Bob Shacochis, La femme qui avait perdu son âme, Gallmeister, 2017
Par François Lechat.
Un roman-fleuve (près de 900 pages en format de poche) et un roman-monde, ou presque : Etats-Unis, Haïti, Turquie, Yougoslavie, sur plusieurs époques – et l’ombre du 11-Septembre qui ne cesse de croître, de s’annoncer. Vous pouvez vous fier aux éloges qui fleurissent sur internet : ce roman brasse une foule de thèmes et entremêle différents genres : géopolitique, espionnage, romance, psychologie, amour, vengeance, foi, sexe, vaudou, corruption, inceste, culpabilité, femme fatale, islamisme, impérialisme américain – un monde sans boussole dont des officines à triple fond tentent de garder le contrôle, sans y parvenir… Avec, au centre de l’intrigue, une femme aux identités multiples et au comportement déroutant, et son père dont l’enfance, dans le chaos serbo-croate de l’après Seconde Guerre mondiale, est saisissante. Il faut ajouter, encore, une écriture virtuose, une culture presque écrasante, un sens de la formule énigmatique, des éclairs de psychologie ou de réflexion morale qui s’invitent en permanence dans ce qui constitue avant tout un gigantesque réseau de manipulations et de trompe-l’œil.

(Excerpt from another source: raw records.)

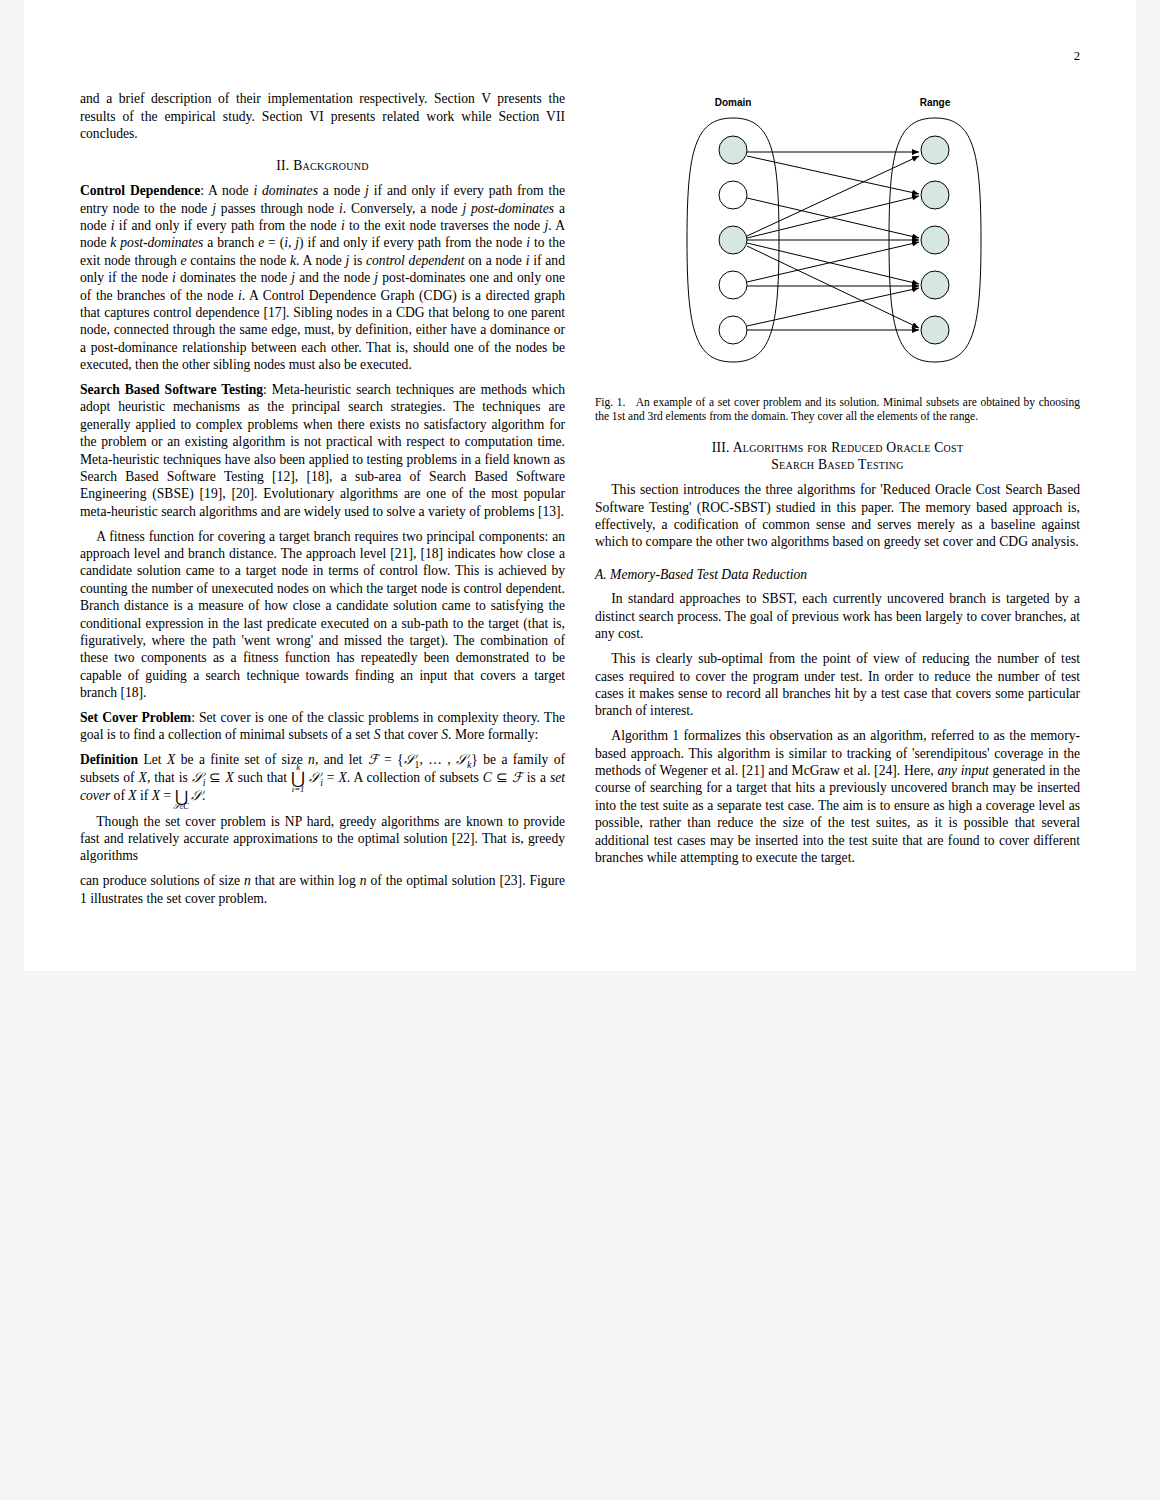2
and a brief description of their implementation respectively. Section V presents the results of the empirical study. Section VI presents related work while Section VII concludes.
II. Background
Control Dependence: A node i dominates a node j if and only if every path from the entry node to the node j passes through node i. Conversely, a node j post-dominates a node i if and only if every path from the node i to the exit node traverses the node j. A node k post-dominates a branch e = (i, j) if and only if every path from the node i to the exit node through e contains the node k. A node j is control dependent on a node i if and only if the node i dominates the node j and the node j post-dominates one and only one of the branches of the node i. A Control Dependence Graph (CDG) is a directed graph that captures control dependence [17]. Sibling nodes in a CDG that belong to one parent node, connected through the same edge, must, by definition, either have a dominance or a post-dominance relationship between each other. That is, should one of the nodes be executed, then the other sibling nodes must also be executed.
Search Based Software Testing: Meta-heuristic search techniques are methods which adopt heuristic mechanisms as the principal search strategies. The techniques are generally applied to complex problems when there exists no satisfactory algorithm for the problem or an existing algorithm is not practical with respect to computation time. Meta-heuristic techniques have also been applied to testing problems in a field known as Search Based Software Testing [12], [18], a sub-area of Search Based Software Engineering (SBSE) [19], [20]. Evolutionary algorithms are one of the most popular meta-heuristic search algorithms and are widely used to solve a variety of problems [13].
A fitness function for covering a target branch requires two principal components: an approach level and branch distance. The approach level [21], [18] indicates how close a candidate solution came to a target node in terms of control flow. This is achieved by counting the number of unexecuted nodes on which the target node is control dependent. Branch distance is a measure of how close a candidate solution came to satisfying the conditional expression in the last predicate executed on a sub-path to the target (that is, figuratively, where the path 'went wrong' and missed the target). The combination of these two components as a fitness function has repeatedly been demonstrated to be capable of guiding a search technique towards finding an input that covers a target branch [18].
Set Cover Problem: Set cover is one of the classic problems in complexity theory. The goal is to find a collection of minimal subsets of a set S that cover S. More formally:
Definition Let X be a finite set of size n, and let ℱ = {𝒮1, … , 𝒮k} be a family of subsets of X, that is 𝒮i ⊆ X such that ⋃ki=1 𝒮i = X. A collection of subsets C ⊆ ℱ is a set cover of X if X = ⋃𝒮∈C 𝒮.
Though the set cover problem is NP hard, greedy algorithms are known to provide fast and relatively accurate approximations to the optimal solution [22]. That is, greedy algorithms
can produce solutions of size n that are within log n of the optimal solution [23]. Figure 1 illustrates the set cover problem.
Domain Range
Fig. 1. An example of a set cover problem and its solution. Minimal subsets are obtained by choosing the 1st and 3rd elements from the domain. They cover all the elements of the range.
III. Algorithms for Reduced Oracle Cost
Search Based Testing
This section introduces the three algorithms for 'Reduced Oracle Cost Search Based Software Testing' (ROC-SBST) studied in this paper. The memory based approach is, effectively, a codification of common sense and serves merely as a baseline against which to compare the other two algorithms based on greedy set cover and CDG analysis.
A. Memory-Based Test Data Reduction
In standard approaches to SBST, each currently uncovered branch is targeted by a distinct search process. The goal of previous work has been largely to cover branches, at any cost.
This is clearly sub-optimal from the point of view of reducing the number of test cases required to cover the program under test. In order to reduce the number of test cases it makes sense to record all branches hit by a test case that covers some particular branch of interest.
Algorithm 1 formalizes this observation as an algorithm, referred to as the memory-based approach. This algorithm is similar to tracking of 'serendipitous' coverage in the methods of Wegener et al. [21] and McGraw et al. [24]. Here, any input generated in the course of searching for a target that hits a previously uncovered branch may be inserted into the test suite as a separate test case. The aim is to ensure as high a coverage level as possible, rather than reduce the size of the test suites, as it is possible that several additional test cases may be inserted into the test suite that are found to cover different branches while attempting to execute the target.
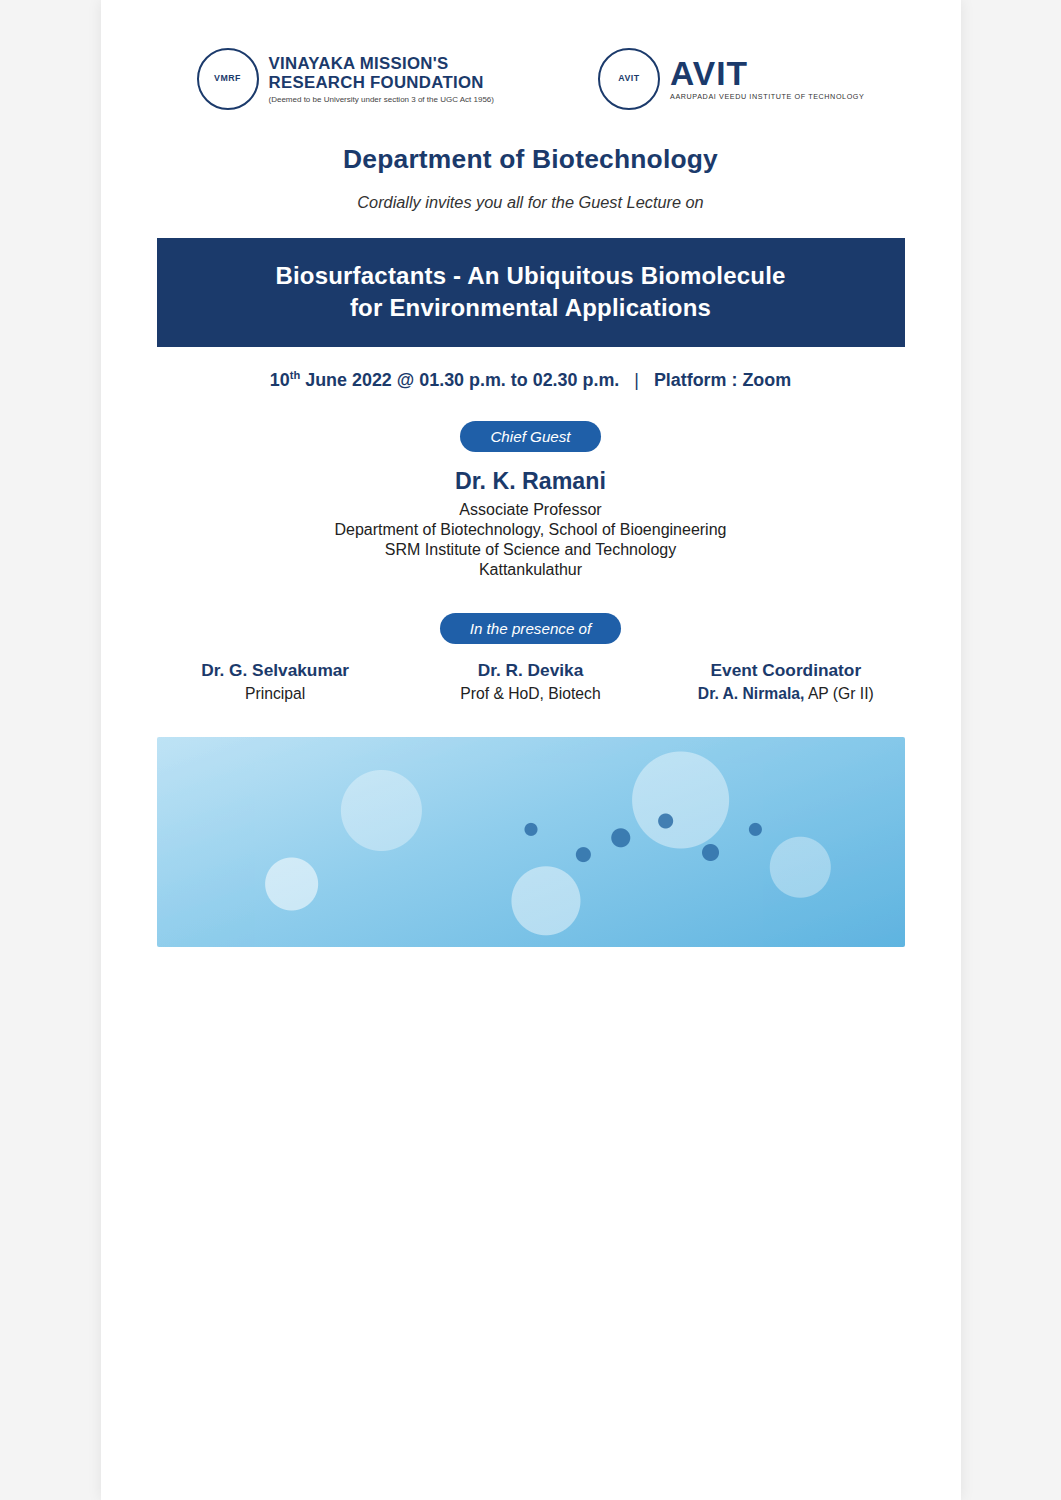VMRF
VINAYAKA MISSION'S
RESEARCH FOUNDATION
(Deemed to be University under section 3 of the UGC Act 1956)
AVIT
AVIT
AARUPADAI VEEDU INSTITUTE OF TECHNOLOGY
Department of Biotechnology
Cordially invites you all for the Guest Lecture on
Biosurfactants - An Ubiquitous Biomolecule
for Environmental Applications
10th June 2022 @ 01.30 p.m. to 02.30 p.m. | Platform : Zoom
Chief Guest
Dr. K. Ramani
Associate Professor
Department of Biotechnology, School of Bioengineering
SRM Institute of Science and Technology
Kattankulathur
In the presence of
Dr. G. Selvakumar
Principal
Dr. R. Devika
Prof & HoD, Biotech
Event Coordinator
Dr. A. Nirmala, AP (Gr II)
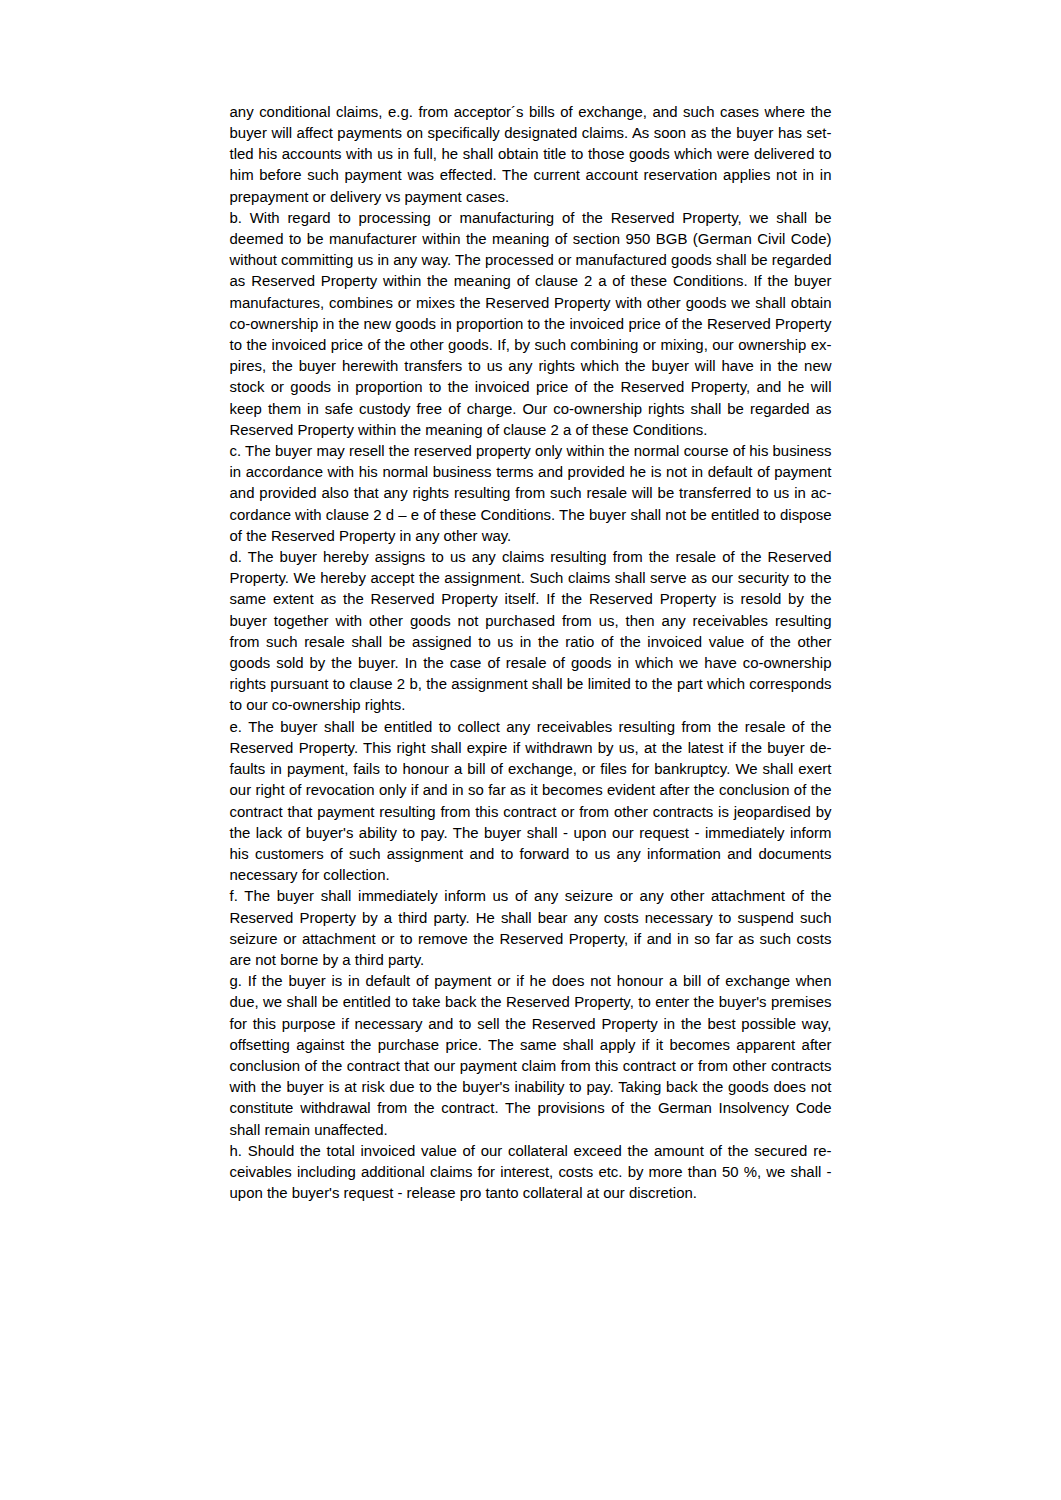any conditional claims, e.g. from acceptor´s bills of exchange, and such cases where the buyer will affect payments on specifically designated claims. As soon as the buyer has settled his accounts with us in full, he shall obtain title to those goods which were delivered to him before such payment was effected. The current account reservation applies not in in prepayment or delivery vs payment cases.
b. With regard to processing or manufacturing of the Reserved Property, we shall be deemed to be manufacturer within the meaning of section 950 BGB (German Civil Code) without committing us in any way. The processed or manufactured goods shall be regarded as Reserved Property within the meaning of clause 2 a of these Conditions. If the buyer manufactures, combines or mixes the Reserved Property with other goods we shall obtain co-ownership in the new goods in proportion to the invoiced price of the Reserved Property to the invoiced price of the other goods. If, by such combining or mixing, our ownership expires, the buyer herewith transfers to us any rights which the buyer will have in the new stock or goods in proportion to the invoiced price of the Reserved Property, and he will keep them in safe custody free of charge. Our co-ownership rights shall be regarded as Reserved Property within the meaning of clause 2 a of these Conditions.
c. The buyer may resell the reserved property only within the normal course of his business in accordance with his normal business terms and provided he is not in default of payment and provided also that any rights resulting from such resale will be transferred to us in accordance with clause 2 d – e of these Conditions. The buyer shall not be entitled to dispose of the Reserved Property in any other way.
d. The buyer hereby assigns to us any claims resulting from the resale of the Reserved Property. We hereby accept the assignment. Such claims shall serve as our security to the same extent as the Reserved Property itself. If the Reserved Property is resold by the buyer together with other goods not purchased from us, then any receivables resulting from such resale shall be assigned to us in the ratio of the invoiced value of the other goods sold by the buyer. In the case of resale of goods in which we have co-ownership rights pursuant to clause 2 b, the assignment shall be limited to the part which corresponds to our co-ownership rights.
e. The buyer shall be entitled to collect any receivables resulting from the resale of the Reserved Property. This right shall expire if withdrawn by us, at the latest if the buyer defaults in payment, fails to honour a bill of exchange, or files for bankruptcy. We shall exert our right of revocation only if and in so far as it becomes evident after the conclusion of the contract that payment resulting from this contract or from other contracts is jeopardised by the lack of buyer's ability to pay. The buyer shall - upon our request - immediately inform his customers of such assignment and to forward to us any information and documents necessary for collection.
f. The buyer shall immediately inform us of any seizure or any other attachment of the Reserved Property by a third party. He shall bear any costs necessary to suspend such seizure or attachment or to remove the Reserved Property, if and in so far as such costs are not borne by a third party.
g. If the buyer is in default of payment or if he does not honour a bill of exchange when due, we shall be entitled to take back the Reserved Property, to enter the buyer's premises for this purpose if necessary and to sell the Reserved Property in the best possible way, offsetting against the purchase price. The same shall apply if it becomes apparent after conclusion of the contract that our payment claim from this contract or from other contracts with the buyer is at risk due to the buyer's inability to pay. Taking back the goods does not constitute withdrawal from the contract. The provisions of the German Insolvency Code shall remain unaffected.
h. Should the total invoiced value of our collateral exceed the amount of the secured receivables including additional claims for interest, costs etc. by more than 50 %, we shall - upon the buyer's request - release pro tanto collateral at our discretion.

Un livre éblouissant, donc, mais que l’on n’est pas forcé d’aimer. Car il y a des limites au plaisir de ne pas comprendre, au fait de devoir tâtonner pour saisir des intentions cachées – comme il y a des limites à la dissection des mœurs, des lieux et des pratiques des puissants, exercice qui n’impose pas forcément de donner le détail de ce que l’on mange en Turquie, de l’art de conduire un voilier ou des techniques de pêche à la mouche. Ni d’être, en définitive, aussi arrimé aux Etats-Unis et au christianisme. L’auteur a mis 10 ans, dit-on, pour écrire ce livre, et cela ne m’étonne pas. Le résultat est formidable, mais il aurait dû consacrer un an de plus à l’alléger. Cela dit, essayez : c’est tout sauf banal. Comme cette phrase prise au hasard, à titre d’exemple :
« Elle-même avait ressenti la mélancolie de la ville, mais elle y résistait, sauf parfois sur un ferry ou lorsqu’elle marchait dans les ruelles pavées et qu’elle était envahie par une sensation de déjà-vu, le sentiment qu’elle avait déjà vécu sa vie un millier d’années auparavant et qu’elle était maintenant un esprit fantôme, un ange, peut-être, ou une réincarnation, qui n’existait que pour une unique raison : gratifier ses avatars passés d’une compassion éternelle. » (page 337)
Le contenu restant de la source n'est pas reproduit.